Recopiez à l'identique les lignes de toutes les entrées ci-dessous, sans reprendre les images.
── ENTRÉES DE DONNÉES
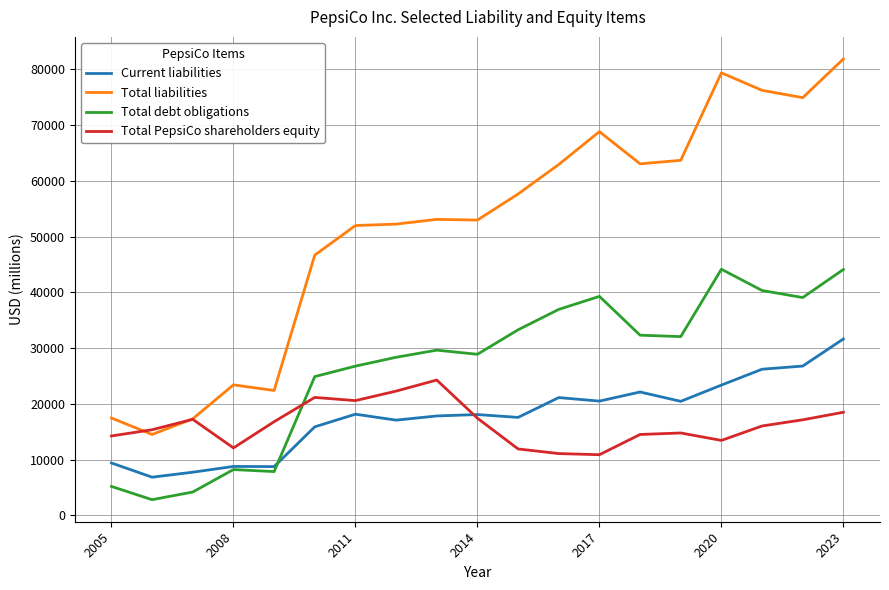

True or false: Current liabilities and Total liabilities intersect in this chart.

False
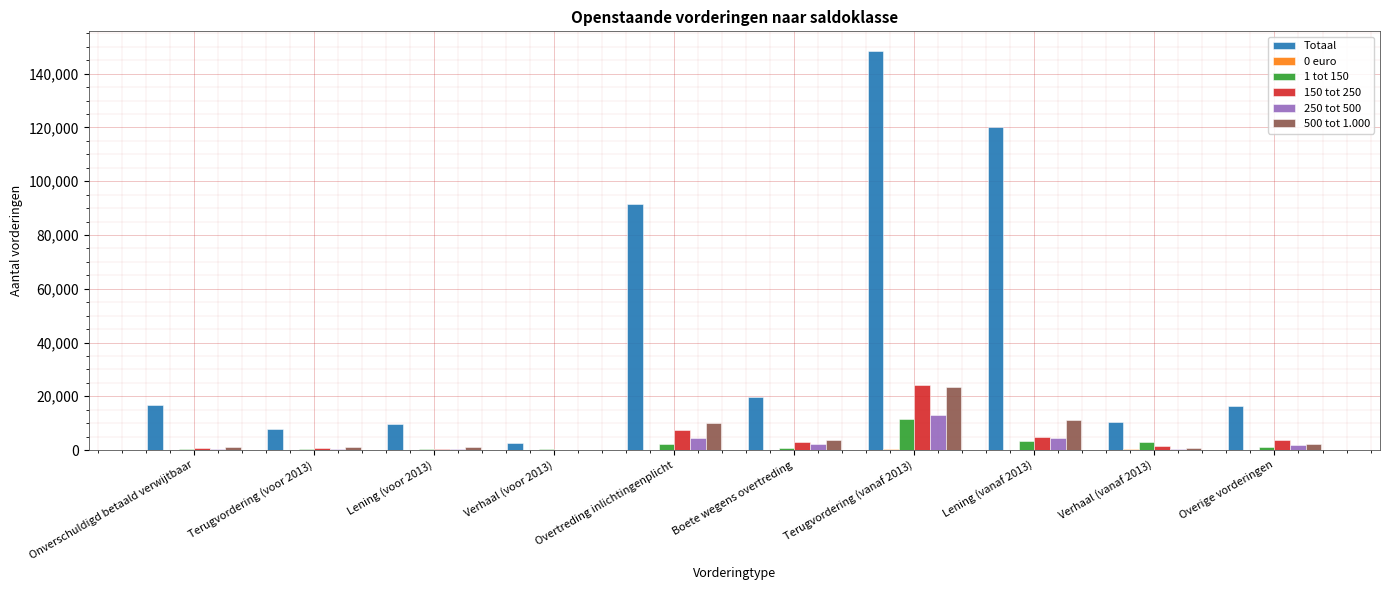

What is the total value across all series at Verhaal (vanaf 2013)?

16690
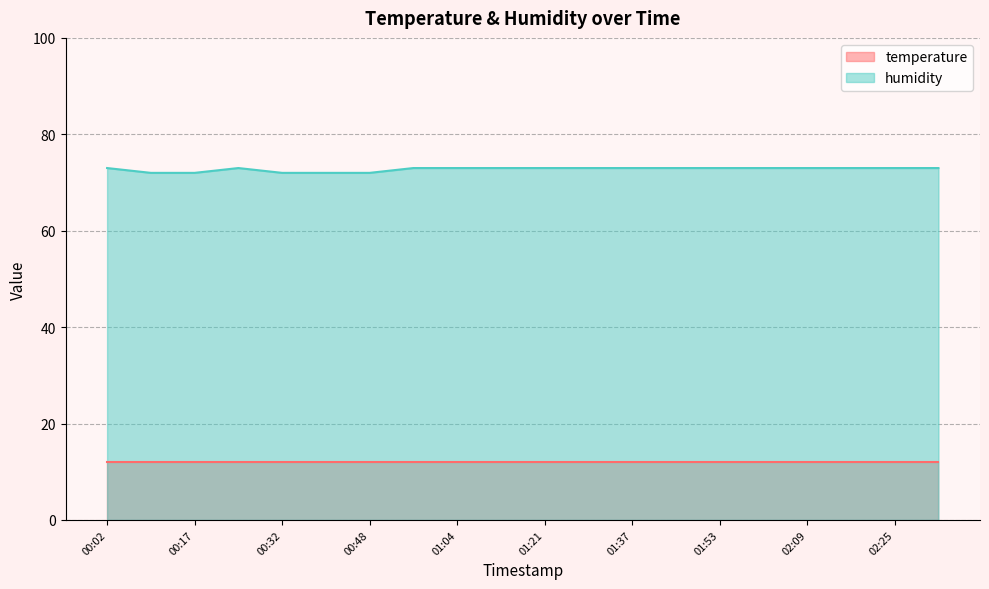

What is the greatest value displayed?

73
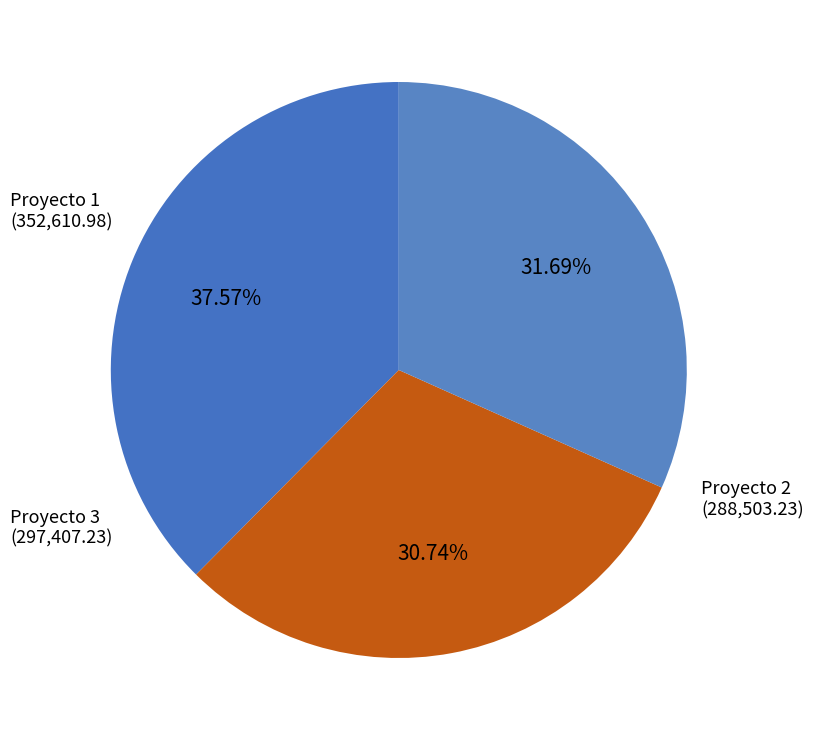

How many slices are in this pie chart?

3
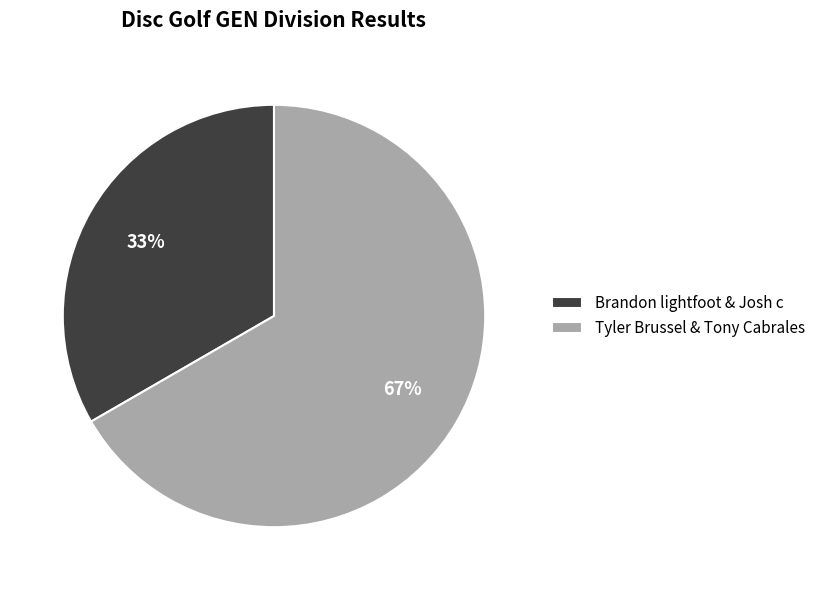

Combined, do Tyler Brussel & Tony Cabrales and Brandon lightfoot & Josh c account for over 50%?

Yes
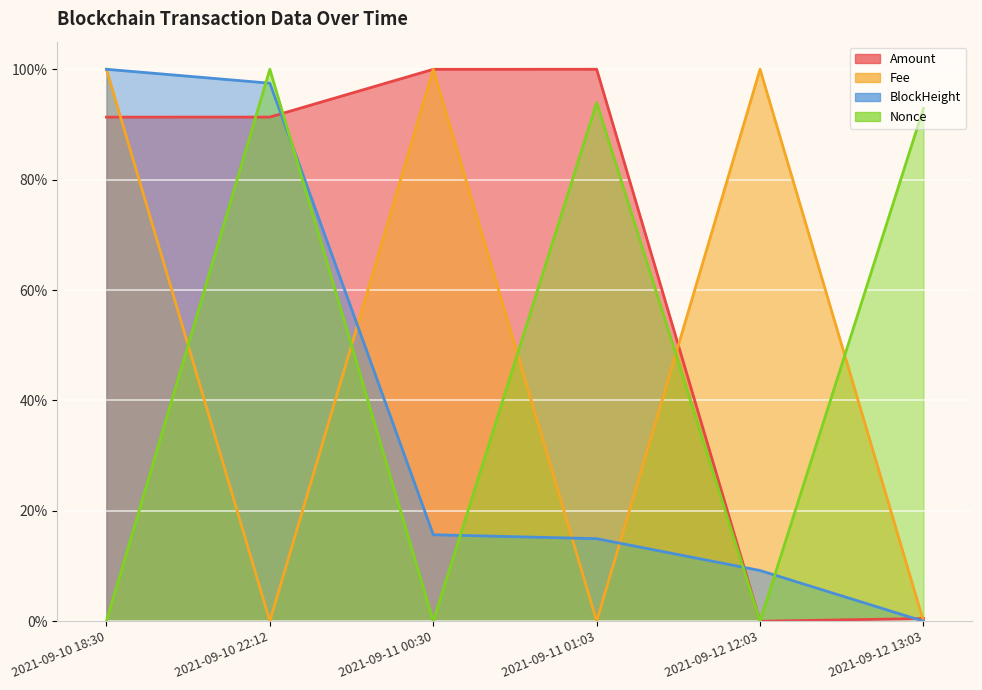

What are all the series names shown in the legend?

Amount, Fee, BlockHeight, Nonce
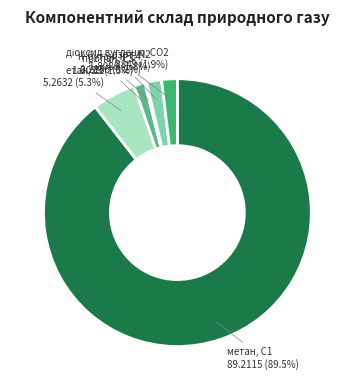

To the nearest percent, what percentage of the pie is етан, С2?

5%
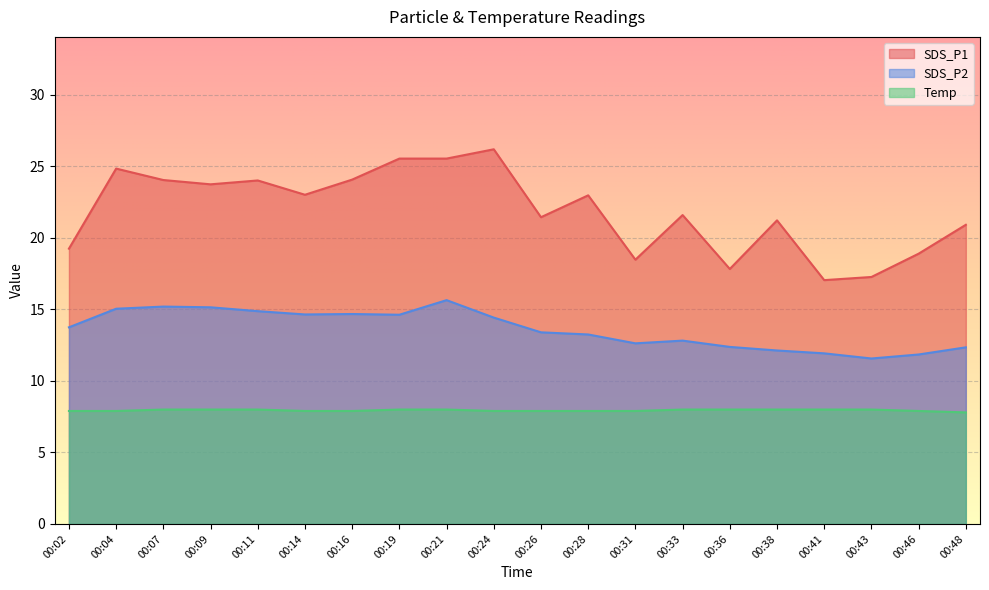

Which has a higher value, 00:46 or 00:38?

00:38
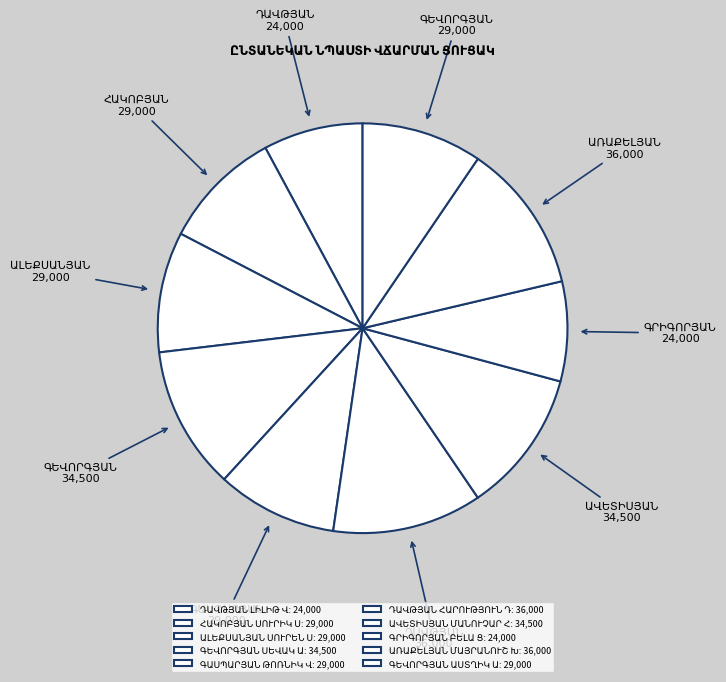

What is the total percentage of ԴԱՎԹՅԱՆ ՀԱՐՈՒԹՅՈՒՆ Դ and ԳՐԻԳՈՐՅԱՆ ԲԵԼԱ Ց?

19.7%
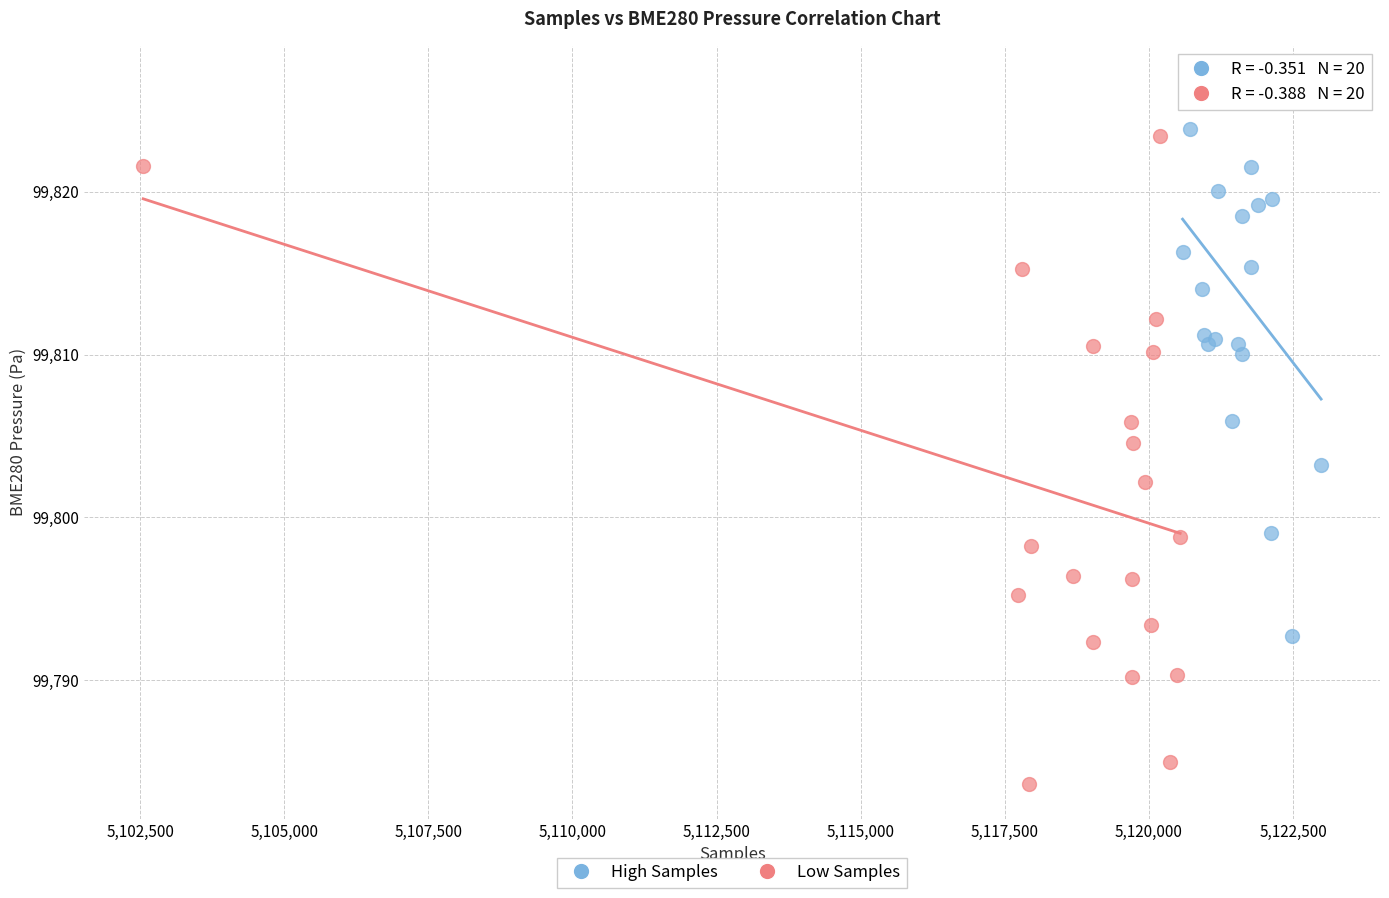

Which series contains the lowest Y value?

Low Samples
────
RÉPONSE ATTENDUE
True or false: Current liabilities and Total liabilities intersect in this chart.

False

What is the total value across all series at Verhaal (vanaf 2013)?

16690

What is the greatest value displayed?

73

How many slices are in this pie chart?

3

Combined, do Tyler Brussel & Tony Cabrales and Brandon lightfoot & Josh c account for over 50%?

Yes

What are all the series names shown in the legend?

Amount, Fee, BlockHeight, Nonce

To the nearest percent, what percentage of the pie is етан, С2?

5%

Which has a higher value, 00:46 or 00:38?

00:38

What is the total percentage of ԴԱՎԹՅԱՆ ՀԱՐՈՒԹՅՈՒՆ Դ and ԳՐԻԳՈՐՅԱՆ ԲԵԼԱ Ց?

19.7%

Which series contains the lowest Y value?

Low Samples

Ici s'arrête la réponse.